(INFORMATION GIVEN Opens)

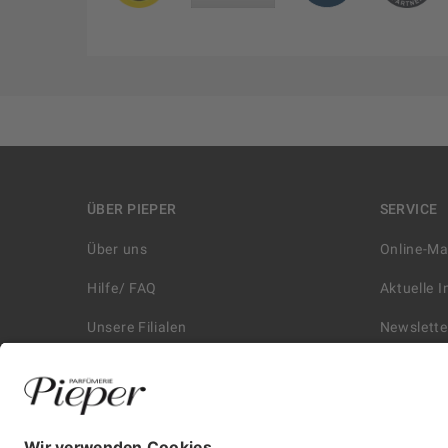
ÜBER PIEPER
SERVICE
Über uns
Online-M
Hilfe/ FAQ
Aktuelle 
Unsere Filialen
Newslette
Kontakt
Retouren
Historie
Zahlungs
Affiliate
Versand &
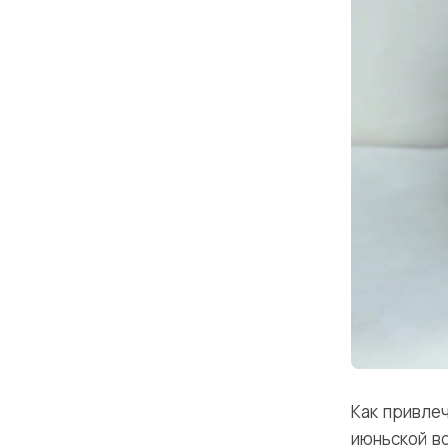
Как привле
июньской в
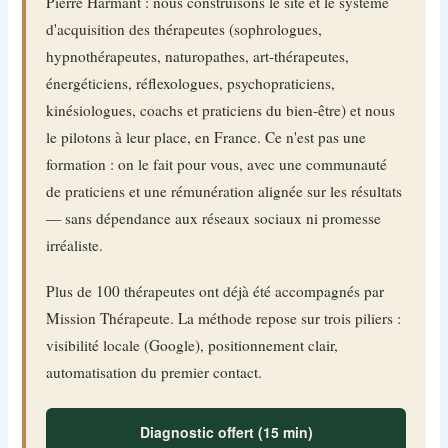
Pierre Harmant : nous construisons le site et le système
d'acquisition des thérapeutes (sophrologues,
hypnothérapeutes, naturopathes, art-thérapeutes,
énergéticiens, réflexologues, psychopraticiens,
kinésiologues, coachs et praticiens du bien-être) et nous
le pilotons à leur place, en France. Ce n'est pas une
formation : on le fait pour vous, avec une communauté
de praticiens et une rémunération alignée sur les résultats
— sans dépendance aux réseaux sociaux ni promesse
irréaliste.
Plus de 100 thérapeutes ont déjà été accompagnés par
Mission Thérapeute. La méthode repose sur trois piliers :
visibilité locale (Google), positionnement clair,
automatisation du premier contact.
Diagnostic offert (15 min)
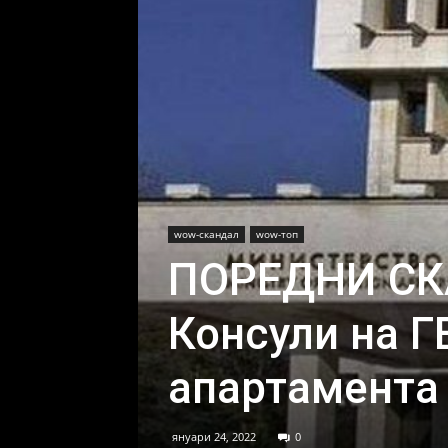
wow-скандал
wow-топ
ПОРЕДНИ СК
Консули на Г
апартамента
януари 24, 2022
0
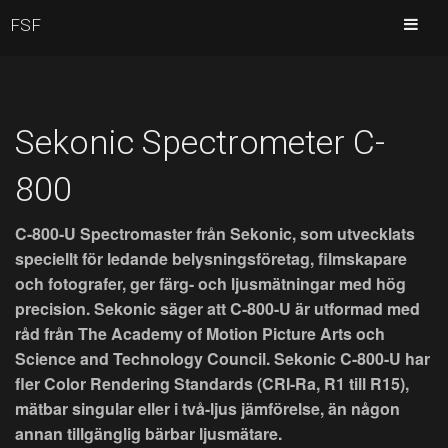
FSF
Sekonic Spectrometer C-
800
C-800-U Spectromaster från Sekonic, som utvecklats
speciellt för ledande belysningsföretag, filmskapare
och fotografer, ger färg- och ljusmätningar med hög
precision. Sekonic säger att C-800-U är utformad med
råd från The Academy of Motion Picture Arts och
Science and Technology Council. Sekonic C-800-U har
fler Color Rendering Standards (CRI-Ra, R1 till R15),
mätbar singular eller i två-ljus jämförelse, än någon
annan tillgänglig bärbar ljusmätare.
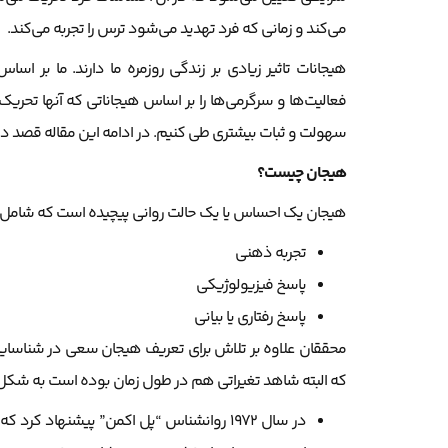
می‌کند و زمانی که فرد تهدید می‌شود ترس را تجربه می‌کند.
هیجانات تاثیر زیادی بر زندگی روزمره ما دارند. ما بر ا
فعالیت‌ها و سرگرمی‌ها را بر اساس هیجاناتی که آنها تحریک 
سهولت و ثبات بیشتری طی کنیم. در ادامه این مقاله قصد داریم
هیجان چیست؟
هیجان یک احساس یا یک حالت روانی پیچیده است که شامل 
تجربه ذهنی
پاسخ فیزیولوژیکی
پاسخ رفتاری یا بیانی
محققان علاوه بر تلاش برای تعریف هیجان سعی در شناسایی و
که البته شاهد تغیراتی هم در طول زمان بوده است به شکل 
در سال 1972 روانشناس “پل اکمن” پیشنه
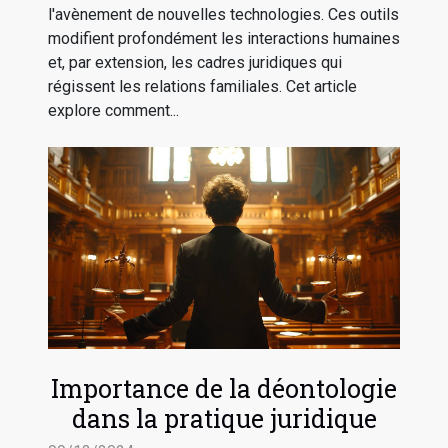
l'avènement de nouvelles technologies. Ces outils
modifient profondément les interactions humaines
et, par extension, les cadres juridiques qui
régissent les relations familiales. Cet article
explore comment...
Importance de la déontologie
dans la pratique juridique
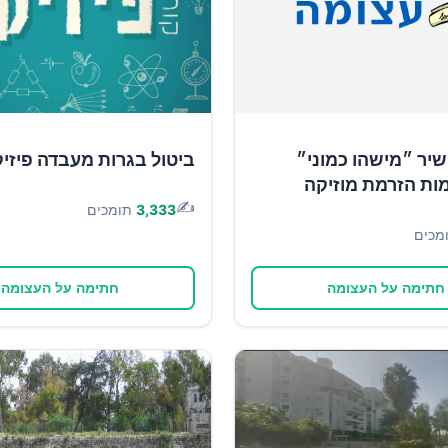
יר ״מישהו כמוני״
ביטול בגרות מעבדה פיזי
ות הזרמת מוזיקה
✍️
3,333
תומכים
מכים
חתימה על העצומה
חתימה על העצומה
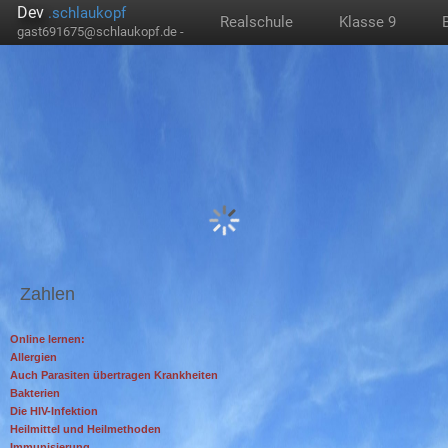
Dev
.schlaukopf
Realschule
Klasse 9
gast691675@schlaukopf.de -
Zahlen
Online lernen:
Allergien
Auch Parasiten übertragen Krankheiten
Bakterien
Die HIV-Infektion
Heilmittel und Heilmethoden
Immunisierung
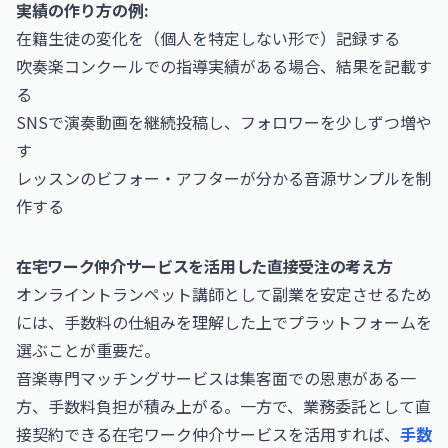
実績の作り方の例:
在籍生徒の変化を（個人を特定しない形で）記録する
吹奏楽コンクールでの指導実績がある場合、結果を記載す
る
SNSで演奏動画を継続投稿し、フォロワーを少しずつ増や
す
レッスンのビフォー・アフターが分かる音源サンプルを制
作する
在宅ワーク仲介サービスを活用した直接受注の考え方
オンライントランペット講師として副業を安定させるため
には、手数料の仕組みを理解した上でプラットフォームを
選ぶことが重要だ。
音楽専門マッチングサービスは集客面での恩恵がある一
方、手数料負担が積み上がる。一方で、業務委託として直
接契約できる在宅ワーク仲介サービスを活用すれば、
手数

(INFORMATION GIVEN Closes)

[WHAT THE TASK ASKS]: Write out each line exactly, starting with the line that contains "在宅ワーク仲介サービスを活用した直接受注の考え方" and stopping after the last line of the data.

[EXPECTED OUTPUT]:
在宅ワーク仲介サービスを活用した直接受注の考え方
オンライントランペット講師として副業を安定させるため
には、手数料の仕組みを理解した上でプラットフォームを
選ぶことが重要だ。
音楽専門マッチングサービスは集客面での恩恵がある一
方、手数料負担が積み上がる。一方で、業務委託として直
接契約できる在宅ワーク仲介サービスを活用すれば、
手数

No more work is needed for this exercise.